By Jon D. Melegrito
A Push to the Finish Line for the Congressional Gold Medal legislation
Filipino WWII Vet Jesse Baltazar, 96, a Bataan Death March survivor, repeatedly asked, “how long do we have to wait before Congress recognizes our service to America?” He spent his last years fighting for veterans’ benefits and raising awareness of their heroism and sacrifice. Today, out of the 260,000 who served, less than 15,000 remain. (Photo courtesy of the US Army.)
Advocates for the Filipino Veterans of World War II Congressional Gold Medal (CGM) have done their due diligence by getting the U.S. Senate to pass S.1555 in July, and securing 305 cosponsors (a super majority) for the companion House measure, HR 2737, early in October. The fate of this legislation, which would grant recognition to Filipino and American veterans for their service and sacrifice, is now in the hands of House Speaker Paul Ryan and a small group of senior House leaders.

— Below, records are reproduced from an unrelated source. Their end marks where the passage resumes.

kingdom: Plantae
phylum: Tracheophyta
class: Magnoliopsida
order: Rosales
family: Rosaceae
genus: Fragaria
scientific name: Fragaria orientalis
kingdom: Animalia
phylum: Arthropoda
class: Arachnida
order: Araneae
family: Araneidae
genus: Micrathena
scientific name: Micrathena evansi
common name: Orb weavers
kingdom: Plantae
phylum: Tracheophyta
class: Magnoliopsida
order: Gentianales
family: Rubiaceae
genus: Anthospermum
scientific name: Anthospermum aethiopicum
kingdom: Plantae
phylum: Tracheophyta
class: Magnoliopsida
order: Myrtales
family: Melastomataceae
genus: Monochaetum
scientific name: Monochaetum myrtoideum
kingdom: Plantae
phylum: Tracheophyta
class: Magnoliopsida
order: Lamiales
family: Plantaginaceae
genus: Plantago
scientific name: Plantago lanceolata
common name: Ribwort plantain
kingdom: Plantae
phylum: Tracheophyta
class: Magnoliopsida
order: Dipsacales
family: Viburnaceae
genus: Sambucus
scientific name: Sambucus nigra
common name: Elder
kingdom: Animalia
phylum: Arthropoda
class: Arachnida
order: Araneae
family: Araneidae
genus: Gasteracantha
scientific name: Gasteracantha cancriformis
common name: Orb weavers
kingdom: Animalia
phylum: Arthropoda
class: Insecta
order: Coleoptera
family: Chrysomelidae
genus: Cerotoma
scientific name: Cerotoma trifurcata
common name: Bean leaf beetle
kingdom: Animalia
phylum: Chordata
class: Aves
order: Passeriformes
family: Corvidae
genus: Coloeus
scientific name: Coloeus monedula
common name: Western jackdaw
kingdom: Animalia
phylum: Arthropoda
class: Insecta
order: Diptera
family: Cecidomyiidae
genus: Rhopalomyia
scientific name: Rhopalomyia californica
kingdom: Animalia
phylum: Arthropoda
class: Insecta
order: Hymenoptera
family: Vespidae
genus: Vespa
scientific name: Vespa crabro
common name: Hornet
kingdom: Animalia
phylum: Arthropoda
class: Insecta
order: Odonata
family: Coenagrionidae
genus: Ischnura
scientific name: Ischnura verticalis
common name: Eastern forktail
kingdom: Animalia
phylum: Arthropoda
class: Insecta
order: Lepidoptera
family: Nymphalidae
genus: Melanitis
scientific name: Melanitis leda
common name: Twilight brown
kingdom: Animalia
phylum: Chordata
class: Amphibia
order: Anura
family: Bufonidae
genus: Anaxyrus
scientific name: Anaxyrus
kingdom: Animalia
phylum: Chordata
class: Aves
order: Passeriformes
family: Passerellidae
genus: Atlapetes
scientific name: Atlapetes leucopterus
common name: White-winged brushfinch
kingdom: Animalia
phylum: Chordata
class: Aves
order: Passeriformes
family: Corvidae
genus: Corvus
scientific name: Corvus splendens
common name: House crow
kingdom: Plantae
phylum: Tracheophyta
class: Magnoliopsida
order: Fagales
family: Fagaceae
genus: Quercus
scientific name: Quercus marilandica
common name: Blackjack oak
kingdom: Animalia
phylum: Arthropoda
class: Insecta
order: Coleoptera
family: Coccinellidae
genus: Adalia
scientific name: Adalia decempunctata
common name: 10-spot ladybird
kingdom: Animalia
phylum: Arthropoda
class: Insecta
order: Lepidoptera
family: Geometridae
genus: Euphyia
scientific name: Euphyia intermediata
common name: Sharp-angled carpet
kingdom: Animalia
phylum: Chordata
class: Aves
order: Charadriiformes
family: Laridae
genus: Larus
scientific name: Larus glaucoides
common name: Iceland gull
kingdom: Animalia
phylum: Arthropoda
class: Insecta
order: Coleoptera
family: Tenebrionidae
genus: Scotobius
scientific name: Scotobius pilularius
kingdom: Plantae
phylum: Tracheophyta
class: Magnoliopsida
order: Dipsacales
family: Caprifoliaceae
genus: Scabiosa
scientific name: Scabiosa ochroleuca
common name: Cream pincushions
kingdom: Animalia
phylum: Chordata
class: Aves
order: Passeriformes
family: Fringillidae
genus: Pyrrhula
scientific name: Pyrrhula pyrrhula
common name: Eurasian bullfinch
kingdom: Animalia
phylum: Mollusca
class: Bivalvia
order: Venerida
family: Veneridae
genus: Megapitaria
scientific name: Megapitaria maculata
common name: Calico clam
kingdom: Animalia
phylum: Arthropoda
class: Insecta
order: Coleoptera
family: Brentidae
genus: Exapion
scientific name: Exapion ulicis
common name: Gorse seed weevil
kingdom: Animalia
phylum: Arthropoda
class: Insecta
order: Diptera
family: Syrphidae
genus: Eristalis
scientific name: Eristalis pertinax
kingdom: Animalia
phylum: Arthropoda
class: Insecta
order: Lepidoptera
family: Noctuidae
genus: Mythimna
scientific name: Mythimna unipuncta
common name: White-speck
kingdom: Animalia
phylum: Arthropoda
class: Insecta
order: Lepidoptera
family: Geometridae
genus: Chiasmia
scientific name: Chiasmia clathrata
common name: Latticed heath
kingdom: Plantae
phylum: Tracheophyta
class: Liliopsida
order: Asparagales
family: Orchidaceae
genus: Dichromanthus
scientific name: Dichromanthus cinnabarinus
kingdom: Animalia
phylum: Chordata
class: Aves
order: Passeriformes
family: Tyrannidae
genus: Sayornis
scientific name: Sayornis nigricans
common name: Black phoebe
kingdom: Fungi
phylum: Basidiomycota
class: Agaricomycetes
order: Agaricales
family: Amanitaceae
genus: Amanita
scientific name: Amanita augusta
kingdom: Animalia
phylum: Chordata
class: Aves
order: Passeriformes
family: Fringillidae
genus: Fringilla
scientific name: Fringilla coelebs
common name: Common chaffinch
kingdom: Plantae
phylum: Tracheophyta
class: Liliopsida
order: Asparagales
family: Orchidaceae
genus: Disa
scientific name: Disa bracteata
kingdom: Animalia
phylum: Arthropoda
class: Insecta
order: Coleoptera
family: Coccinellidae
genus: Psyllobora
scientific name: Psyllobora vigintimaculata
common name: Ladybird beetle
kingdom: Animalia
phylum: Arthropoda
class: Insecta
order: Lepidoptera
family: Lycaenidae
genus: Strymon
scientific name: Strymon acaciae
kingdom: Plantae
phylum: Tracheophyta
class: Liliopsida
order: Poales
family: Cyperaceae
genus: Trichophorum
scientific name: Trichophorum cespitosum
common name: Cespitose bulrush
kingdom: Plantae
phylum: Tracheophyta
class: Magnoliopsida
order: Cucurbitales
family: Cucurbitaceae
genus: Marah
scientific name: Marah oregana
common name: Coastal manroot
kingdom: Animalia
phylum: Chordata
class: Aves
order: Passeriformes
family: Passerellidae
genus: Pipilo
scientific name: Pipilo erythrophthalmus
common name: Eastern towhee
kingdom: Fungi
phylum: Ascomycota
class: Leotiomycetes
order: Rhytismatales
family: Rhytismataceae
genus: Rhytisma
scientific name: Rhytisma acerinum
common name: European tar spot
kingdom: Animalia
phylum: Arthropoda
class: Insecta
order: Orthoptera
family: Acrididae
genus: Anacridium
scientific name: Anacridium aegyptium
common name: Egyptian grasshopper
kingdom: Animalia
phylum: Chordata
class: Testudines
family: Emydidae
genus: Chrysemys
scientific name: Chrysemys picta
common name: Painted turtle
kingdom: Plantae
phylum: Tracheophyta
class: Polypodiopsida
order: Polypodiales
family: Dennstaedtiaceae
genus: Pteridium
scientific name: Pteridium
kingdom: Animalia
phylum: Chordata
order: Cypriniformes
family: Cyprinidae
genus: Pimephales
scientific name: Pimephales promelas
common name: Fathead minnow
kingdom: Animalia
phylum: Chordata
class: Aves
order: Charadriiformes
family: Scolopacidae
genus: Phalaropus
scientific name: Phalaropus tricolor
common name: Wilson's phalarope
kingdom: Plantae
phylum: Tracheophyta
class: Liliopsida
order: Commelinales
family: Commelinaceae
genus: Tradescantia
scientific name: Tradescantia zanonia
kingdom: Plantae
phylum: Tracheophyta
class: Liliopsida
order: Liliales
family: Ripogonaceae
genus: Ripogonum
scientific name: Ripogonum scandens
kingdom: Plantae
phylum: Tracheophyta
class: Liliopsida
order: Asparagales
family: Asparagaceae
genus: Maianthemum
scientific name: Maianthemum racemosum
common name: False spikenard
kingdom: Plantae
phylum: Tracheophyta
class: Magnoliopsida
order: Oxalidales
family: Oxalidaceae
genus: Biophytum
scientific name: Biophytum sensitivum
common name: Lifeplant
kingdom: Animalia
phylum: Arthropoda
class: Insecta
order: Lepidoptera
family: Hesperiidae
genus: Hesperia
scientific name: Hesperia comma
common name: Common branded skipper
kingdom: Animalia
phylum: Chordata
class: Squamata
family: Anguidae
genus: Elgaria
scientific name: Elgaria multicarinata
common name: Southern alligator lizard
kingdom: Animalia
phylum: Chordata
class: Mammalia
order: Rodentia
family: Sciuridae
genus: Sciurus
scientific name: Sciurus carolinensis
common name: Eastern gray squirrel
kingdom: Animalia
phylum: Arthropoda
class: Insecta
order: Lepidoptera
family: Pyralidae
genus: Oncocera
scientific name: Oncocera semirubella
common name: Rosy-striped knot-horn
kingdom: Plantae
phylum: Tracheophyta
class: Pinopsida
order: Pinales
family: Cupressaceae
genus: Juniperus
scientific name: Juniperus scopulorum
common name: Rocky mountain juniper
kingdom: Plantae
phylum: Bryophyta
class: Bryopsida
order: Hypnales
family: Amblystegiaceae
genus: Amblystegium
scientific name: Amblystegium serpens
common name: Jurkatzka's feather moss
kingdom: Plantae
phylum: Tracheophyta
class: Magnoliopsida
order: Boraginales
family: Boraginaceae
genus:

To have it passed, Speaker Ryan must schedule the bill for a vote and have it approved by the House. It then goes to President Obama for his signature.
But there’s a very small window for this to happen. Congress is on recess right now because of the elections. This means no business is conducted in Capitol Hill, because all 100 Senators and 435 Representatives are all out campaigning. A number of them are running for re-election.
A Heavy Lift
“Heading out in early October would mark the sixth consecutive time Congress has gone home more than a month before Election Day,” observes Capitol Hill’s Roll Call, “relying on its ability to mop up unfinished business afterward. Lame-ducks, in theory, are able to produce some meaningful legislation with the help of dozens of members freed from political pressures by their impending retirements or recent defeats.”
The House calendar has the Representatives returning to Washington, D.C. November 15 to take up a budget resolution that will fund government for at least six months. The hope is, they will also find time to vote for the Congressional Gold Medal legislation, under so-called “suspension of the rules.” Basically, since CGM is non-controversial and non-partisan, and it involves very little appropriation, committee hearings won’t be necessary. The lead sponsor will simply make a motion on the floor, and if there are no objections, the bill will pass. From that point on, it goes to the White House, hopefully before President Obama steps down from office in January.
But time is running out. Congress will only have two weeks to conduct business before the current legislative session ends in December. Failure to take up this bill will simply mean it will have to be refiled again next year. For advocates, this means starting all over again, securing 67 cosponsors in the Senate and 290 cosponsors in the House. A heavy lift, but it can be done.
Gratitude of a nation
Meanwhile, our aging veterans who have waited for more than 70 years for this recognition, keep asking: “How much longer do we have to wait?”
And that is the main reason it must be done, now! They don’t have much time left to receive the official gratitude of a nation.
It is now incumbent on the House senior leadership to talk among themselves and schedule the bill for a vote. The time is now for Congress to once and for all honor our veterans by awarding them the Congressional Gold Medal, the highest civilian award this august body can give.
The Filipino American community and all the advocates who have worked hard to engage Congress on this issue have done their due diligence. But if we can all make one last phone call or send one last email to Speaker Ryan, Majority Leader Kevin McCarthy of California and Majority Whip Steve Scalise of Louisiana, that may well be just what they need to move this historic bill to the finish line.
Let’s make it happen – for our veterans, our heroes!